Zhang was born and raised in Beijing and went to university there. After graduating, she had two jobs in financial services before joining China Life in 2001. Initially she worked in the strategic planning and risk management departments, and in 2008 she was transferred to the investment management department.

These days, she lives with her husband in Beijing, while their son is a student at college in the United States. In her spare time, she says, “I’m kind of a boring person. I enjoy staying home and reading books or watching movies.

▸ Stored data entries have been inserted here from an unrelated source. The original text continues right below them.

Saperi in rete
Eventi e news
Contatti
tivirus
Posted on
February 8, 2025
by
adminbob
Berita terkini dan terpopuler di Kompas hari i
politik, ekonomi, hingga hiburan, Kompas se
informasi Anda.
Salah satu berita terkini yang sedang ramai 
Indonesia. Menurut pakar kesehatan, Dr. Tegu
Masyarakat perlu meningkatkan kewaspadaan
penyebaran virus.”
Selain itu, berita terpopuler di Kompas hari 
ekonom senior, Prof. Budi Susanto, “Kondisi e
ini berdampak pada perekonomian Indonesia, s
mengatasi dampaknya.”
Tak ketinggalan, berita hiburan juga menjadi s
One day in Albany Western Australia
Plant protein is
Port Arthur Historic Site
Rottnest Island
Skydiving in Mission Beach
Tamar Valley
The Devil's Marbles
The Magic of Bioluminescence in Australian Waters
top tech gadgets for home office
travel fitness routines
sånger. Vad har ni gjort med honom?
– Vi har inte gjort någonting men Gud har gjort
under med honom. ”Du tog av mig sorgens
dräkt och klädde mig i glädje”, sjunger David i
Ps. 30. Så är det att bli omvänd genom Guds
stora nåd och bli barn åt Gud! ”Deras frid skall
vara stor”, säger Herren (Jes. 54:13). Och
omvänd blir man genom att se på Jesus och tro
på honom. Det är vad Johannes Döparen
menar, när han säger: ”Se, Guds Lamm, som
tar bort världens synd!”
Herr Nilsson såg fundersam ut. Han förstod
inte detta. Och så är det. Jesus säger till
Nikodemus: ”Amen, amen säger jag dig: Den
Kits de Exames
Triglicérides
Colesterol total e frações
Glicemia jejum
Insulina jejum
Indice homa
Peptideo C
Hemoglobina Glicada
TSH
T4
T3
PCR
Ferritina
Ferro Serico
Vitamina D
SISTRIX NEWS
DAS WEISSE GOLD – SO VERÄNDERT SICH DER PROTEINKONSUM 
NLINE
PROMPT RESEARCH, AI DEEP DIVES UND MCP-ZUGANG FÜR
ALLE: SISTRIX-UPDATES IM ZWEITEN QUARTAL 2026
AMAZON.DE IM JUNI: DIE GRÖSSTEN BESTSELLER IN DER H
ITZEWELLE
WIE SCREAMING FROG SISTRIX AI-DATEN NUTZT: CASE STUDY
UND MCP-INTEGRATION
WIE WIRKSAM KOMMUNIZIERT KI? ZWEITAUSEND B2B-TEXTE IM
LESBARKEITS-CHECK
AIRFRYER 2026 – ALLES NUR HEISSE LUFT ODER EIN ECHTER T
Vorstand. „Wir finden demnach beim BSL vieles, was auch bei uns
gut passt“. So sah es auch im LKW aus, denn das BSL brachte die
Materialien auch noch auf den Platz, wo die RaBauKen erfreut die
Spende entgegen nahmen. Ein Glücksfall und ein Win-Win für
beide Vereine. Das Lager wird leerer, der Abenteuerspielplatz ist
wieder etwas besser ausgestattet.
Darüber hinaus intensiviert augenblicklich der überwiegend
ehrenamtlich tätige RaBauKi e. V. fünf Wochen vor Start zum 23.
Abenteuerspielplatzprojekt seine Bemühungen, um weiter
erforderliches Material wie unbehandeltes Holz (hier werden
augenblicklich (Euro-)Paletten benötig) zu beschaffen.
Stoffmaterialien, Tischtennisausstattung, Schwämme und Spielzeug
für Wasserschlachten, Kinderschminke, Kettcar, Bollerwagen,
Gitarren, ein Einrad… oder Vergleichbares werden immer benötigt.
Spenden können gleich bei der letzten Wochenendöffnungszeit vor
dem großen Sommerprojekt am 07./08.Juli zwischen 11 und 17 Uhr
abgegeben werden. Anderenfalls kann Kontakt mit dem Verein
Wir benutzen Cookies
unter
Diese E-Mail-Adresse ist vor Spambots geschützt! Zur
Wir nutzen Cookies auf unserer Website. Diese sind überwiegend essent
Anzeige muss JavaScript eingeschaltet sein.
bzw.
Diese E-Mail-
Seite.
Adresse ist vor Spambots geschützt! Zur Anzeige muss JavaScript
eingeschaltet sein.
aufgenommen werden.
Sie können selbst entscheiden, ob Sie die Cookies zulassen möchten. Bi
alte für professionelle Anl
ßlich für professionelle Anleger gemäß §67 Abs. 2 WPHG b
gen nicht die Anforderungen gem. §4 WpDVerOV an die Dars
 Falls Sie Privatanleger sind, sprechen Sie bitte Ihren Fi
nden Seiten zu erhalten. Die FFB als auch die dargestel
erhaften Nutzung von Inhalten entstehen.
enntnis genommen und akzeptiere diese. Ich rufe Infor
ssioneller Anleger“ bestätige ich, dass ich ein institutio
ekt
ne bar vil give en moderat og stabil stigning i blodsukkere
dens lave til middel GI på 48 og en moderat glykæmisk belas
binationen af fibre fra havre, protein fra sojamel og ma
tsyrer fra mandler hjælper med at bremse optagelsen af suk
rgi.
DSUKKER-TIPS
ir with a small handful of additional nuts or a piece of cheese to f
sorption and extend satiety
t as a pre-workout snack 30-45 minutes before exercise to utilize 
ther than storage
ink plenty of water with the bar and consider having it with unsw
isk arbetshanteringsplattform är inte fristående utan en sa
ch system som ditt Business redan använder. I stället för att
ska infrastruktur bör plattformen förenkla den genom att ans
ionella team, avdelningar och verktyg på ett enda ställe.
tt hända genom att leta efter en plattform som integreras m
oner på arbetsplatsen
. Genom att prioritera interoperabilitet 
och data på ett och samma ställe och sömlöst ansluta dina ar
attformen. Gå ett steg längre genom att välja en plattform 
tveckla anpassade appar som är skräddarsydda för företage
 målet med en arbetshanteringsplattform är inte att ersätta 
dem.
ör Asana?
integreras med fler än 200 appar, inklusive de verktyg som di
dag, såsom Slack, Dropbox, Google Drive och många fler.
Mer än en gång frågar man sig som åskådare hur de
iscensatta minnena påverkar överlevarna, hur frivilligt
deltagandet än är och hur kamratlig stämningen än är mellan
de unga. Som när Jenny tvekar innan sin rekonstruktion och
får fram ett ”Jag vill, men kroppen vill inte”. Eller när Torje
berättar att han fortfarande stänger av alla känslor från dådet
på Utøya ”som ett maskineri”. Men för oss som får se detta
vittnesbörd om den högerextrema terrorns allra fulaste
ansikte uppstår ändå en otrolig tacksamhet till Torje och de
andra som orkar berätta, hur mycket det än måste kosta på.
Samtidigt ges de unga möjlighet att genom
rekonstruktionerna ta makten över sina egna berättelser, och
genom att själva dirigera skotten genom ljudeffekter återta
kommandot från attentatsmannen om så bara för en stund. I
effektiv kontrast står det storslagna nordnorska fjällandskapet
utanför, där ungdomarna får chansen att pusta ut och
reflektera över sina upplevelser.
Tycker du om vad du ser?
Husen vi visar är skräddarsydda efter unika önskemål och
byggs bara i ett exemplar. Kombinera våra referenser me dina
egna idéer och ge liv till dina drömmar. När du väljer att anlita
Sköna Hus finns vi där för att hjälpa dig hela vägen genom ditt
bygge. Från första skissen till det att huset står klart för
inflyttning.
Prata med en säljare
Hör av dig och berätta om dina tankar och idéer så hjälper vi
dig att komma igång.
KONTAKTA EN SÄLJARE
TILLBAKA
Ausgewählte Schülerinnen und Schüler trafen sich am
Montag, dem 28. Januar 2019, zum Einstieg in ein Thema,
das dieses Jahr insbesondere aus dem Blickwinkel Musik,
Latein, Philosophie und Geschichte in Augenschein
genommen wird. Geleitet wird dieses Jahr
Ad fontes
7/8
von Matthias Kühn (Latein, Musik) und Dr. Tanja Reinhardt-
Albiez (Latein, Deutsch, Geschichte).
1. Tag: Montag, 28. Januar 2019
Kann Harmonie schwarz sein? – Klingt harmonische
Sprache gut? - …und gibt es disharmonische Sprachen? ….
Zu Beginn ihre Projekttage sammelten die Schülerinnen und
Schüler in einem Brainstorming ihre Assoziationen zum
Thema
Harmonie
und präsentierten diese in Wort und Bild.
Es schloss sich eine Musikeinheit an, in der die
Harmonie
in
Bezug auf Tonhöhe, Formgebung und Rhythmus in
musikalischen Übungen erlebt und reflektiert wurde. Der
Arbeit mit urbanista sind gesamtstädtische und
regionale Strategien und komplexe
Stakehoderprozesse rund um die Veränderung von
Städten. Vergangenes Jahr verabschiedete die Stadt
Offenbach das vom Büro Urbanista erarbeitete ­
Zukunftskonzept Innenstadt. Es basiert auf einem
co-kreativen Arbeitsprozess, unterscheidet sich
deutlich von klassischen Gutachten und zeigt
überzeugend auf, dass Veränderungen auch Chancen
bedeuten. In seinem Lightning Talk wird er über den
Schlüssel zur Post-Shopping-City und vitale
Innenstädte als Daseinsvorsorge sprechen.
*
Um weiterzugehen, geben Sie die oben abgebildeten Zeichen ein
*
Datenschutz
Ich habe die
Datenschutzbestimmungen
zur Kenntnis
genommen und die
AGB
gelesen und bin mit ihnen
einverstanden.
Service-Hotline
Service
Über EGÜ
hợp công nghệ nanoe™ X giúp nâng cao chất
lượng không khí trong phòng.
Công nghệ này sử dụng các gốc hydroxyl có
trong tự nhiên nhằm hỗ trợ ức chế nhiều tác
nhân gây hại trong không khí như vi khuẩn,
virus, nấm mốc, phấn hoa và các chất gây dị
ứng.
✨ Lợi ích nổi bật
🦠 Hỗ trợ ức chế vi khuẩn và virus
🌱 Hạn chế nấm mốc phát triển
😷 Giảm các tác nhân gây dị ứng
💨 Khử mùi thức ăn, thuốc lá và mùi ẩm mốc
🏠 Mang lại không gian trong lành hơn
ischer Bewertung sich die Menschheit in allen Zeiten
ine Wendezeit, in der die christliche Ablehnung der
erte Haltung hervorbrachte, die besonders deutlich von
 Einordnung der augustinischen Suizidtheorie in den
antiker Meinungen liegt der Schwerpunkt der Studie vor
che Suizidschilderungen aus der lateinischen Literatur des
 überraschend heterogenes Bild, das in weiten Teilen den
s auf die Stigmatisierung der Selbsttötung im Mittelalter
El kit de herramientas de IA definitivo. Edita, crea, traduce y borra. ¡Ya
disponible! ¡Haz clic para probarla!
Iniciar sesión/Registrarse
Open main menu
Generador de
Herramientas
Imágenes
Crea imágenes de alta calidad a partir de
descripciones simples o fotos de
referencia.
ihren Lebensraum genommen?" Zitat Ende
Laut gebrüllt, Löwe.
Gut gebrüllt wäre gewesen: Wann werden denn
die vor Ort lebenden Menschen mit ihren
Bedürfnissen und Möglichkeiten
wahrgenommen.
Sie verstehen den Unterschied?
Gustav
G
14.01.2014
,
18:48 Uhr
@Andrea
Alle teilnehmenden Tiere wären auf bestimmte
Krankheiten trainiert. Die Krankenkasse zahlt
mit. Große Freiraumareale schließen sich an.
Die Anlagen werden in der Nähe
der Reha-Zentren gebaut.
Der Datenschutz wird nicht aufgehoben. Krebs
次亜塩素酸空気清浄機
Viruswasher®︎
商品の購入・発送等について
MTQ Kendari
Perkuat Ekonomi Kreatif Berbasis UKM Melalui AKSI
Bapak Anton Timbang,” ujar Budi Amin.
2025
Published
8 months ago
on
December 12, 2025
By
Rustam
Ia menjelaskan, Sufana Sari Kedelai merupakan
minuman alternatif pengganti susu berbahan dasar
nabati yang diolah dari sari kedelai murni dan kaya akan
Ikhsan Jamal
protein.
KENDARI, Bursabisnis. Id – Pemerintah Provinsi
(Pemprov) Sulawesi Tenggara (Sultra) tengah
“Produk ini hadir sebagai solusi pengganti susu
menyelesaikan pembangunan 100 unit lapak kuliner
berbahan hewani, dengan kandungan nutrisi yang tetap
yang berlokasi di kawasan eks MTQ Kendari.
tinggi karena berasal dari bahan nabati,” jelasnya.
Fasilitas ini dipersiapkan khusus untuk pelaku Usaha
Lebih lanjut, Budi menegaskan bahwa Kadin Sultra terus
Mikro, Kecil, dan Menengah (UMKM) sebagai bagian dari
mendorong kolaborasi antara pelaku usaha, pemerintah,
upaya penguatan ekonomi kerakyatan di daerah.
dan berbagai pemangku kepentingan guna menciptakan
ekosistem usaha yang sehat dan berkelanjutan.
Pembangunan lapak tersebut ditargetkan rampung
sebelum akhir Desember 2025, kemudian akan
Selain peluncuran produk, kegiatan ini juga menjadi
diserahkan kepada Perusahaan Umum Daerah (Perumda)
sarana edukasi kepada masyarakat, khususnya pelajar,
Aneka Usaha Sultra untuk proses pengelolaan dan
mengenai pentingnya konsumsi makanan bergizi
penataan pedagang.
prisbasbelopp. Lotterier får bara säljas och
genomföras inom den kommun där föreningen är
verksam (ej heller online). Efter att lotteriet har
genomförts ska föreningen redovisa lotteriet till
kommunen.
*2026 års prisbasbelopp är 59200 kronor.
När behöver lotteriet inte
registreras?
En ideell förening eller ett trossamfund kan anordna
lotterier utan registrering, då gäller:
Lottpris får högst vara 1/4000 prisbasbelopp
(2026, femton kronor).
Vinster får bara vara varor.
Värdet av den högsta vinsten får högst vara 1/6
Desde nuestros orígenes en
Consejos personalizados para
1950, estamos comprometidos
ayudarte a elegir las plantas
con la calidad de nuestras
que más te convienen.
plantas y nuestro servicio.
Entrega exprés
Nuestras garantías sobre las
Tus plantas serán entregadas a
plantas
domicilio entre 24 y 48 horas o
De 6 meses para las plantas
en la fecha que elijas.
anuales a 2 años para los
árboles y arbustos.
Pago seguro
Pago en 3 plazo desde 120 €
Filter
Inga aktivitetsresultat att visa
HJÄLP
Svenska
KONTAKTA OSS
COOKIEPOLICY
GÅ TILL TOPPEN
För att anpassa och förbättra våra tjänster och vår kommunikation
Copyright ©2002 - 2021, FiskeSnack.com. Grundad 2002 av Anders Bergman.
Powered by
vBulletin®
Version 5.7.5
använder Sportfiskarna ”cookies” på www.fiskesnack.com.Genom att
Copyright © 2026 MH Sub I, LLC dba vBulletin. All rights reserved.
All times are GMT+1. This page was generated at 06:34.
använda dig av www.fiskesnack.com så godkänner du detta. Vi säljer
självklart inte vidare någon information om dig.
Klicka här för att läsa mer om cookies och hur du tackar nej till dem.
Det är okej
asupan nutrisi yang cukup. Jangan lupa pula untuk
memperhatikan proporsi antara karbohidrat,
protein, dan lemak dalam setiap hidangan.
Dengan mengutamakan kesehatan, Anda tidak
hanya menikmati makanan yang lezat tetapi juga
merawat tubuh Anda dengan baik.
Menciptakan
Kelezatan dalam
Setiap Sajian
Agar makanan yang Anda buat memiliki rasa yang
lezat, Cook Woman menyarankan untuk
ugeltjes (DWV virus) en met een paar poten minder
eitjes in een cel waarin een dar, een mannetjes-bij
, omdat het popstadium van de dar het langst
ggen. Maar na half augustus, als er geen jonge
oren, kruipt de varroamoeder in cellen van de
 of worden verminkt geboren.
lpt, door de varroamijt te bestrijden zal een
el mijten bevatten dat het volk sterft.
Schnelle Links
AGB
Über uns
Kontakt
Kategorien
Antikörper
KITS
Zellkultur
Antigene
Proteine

Her taste in reading matter is eclectic; it includes novels and weighty nonfiction like “The Other Half of Macroeconomics and the Fate of Globalization,” by Richard Koo, the Chief Economist at the Nomura Research Institute. She recently read “What It Takes: Lessons in the Pursuit of Excellence,” by Steven Schwartzman, the chairman of Blackstone, and finds it inspirational: “He’s a humble person, and he’s achieved very good performance in the private equity area.” She notes that China Life Investment Center “has collaborated with Blackstone in many fronts, so I’m very interested in his career, and I want to learn from his experiences.”

As for other interests, Zhang likes to travel: She’s been to more than 20 countries, including not only a number in Asia but also a half dozen in Europe, and she’s visited a number of cities in the U.S. She’s also been to places where Chinese visitors are not very numerous, like South Africa and Israel. One reason she’s eager for the pandemic to subside: “I would love to continue my travels globally,” she says wistfully.

Meanwhile, she is shepherding China Life’s investment journey. “We always say, ‘For a life insurance company, investment is not a 100-meter race, it’s a marathon.’ We don’t care much whether we could win in the short-term: We aim to win in the long run.”